For businesses outside biotech, the takeaway is more about direction than detail. The talent flow out of frontier AI labs into applied science startups is accelerating. OpenAI and similar organizations are effectively training the next generation of founders, and those founders are leaving earlier and with bigger backing than before. If you are watching where AI capability is heading next, life sciences is clearly one of the main answers right now. You can follow coverage of this and related AI funding stories on Lumien’s AI news feed.
The wave of AI tools being built for narrow, high-value professional domains, whether drug discovery, legal research, or engineering, mirrors what we see when businesses ask about integrating AI into their own workflows.

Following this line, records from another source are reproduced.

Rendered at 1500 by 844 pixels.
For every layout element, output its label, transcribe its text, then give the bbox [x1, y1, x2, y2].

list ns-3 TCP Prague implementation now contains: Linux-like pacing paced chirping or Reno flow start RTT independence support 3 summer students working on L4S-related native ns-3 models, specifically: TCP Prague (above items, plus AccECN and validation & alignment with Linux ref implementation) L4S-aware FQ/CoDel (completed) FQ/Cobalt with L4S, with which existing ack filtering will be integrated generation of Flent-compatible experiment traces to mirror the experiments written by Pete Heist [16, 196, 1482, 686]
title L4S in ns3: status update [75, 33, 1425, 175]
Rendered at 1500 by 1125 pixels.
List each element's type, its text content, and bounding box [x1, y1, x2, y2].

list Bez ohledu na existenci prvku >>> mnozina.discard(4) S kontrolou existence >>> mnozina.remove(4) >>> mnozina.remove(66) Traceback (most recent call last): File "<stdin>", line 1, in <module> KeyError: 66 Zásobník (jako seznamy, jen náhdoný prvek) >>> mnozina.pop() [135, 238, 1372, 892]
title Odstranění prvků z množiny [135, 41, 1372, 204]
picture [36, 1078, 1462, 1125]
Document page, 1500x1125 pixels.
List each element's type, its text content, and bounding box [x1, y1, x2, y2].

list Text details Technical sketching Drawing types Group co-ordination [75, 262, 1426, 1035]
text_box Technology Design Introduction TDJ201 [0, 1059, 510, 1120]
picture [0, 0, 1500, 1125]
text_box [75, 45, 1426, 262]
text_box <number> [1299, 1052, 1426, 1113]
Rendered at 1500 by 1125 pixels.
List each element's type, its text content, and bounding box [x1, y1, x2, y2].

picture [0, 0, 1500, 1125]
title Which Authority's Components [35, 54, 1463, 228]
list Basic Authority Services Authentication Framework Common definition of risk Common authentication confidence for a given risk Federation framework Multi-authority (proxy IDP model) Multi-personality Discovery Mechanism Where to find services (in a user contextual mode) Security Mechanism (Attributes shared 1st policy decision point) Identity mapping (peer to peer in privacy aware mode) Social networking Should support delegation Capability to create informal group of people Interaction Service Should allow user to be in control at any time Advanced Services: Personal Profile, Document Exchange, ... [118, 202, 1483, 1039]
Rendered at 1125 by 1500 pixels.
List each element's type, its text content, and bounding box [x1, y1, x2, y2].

The pattern is the same: find the slow, expensive process, apply a model trained on domain-specific data, and compress the timeline. The hard part is always the domain data, not the model.
What to watch next
- Watch for a formal funding announcement from Wang’s startup, which will confirm or revise the $200M and $2B figures.
- Track which other OpenAI researchers join the company as a signal of its technical direction.
- Monitor whether the startup files any regulatory paperwork that reveals its specific drug repurposing targets.
- Note Lightspeed’s portfolio moves in biotech-AI more broadly, since their involvement signals a thesis, not just a one-off bet.
The funding talks are still live and details could change, so treat the numbers as directional until a closing is announced.
Frequently asked questions
Who is Miles Wang from OpenAI?
Miles Wang is an OpenAI researcher who worked on using AI to accelerate scientific and biological discovery. He joined OpenAI in 2024 after dropping out of a Harvard computer science program and co-authored research on how AI models can automate scientific discovery.
How much is Miles Wang's AI drug discovery startup raising?
According to two sources cited by TechCrunch, the startup is in talks to raise approximately $200 million at a $2 billion valuation, with Lightspeed in discussions to lead the round. Wang disputed these figures but did not provide alternatives. The deal is not final.
What does an AI drug repurposing startup do?
An AI drug repurposing startup uses machine learning models to identify new medical uses for drugs that are already FDA-approved or that previously failed clinical trials. Because safety testing is already done, repurposed drugs can reach the market faster than entirely new compounds.
How much money has been raised for AI drug discovery in 2026?
Chai Discovery raised $400 million at a $3.8 billion valuation, and Isomorphic Labs raised a $2.1 billion Series B in May 2026. Miles Wang's startup is reportedly in talks to raise a further $200 million, putting the sector total at roughly $2.7 billion across these three deals alone.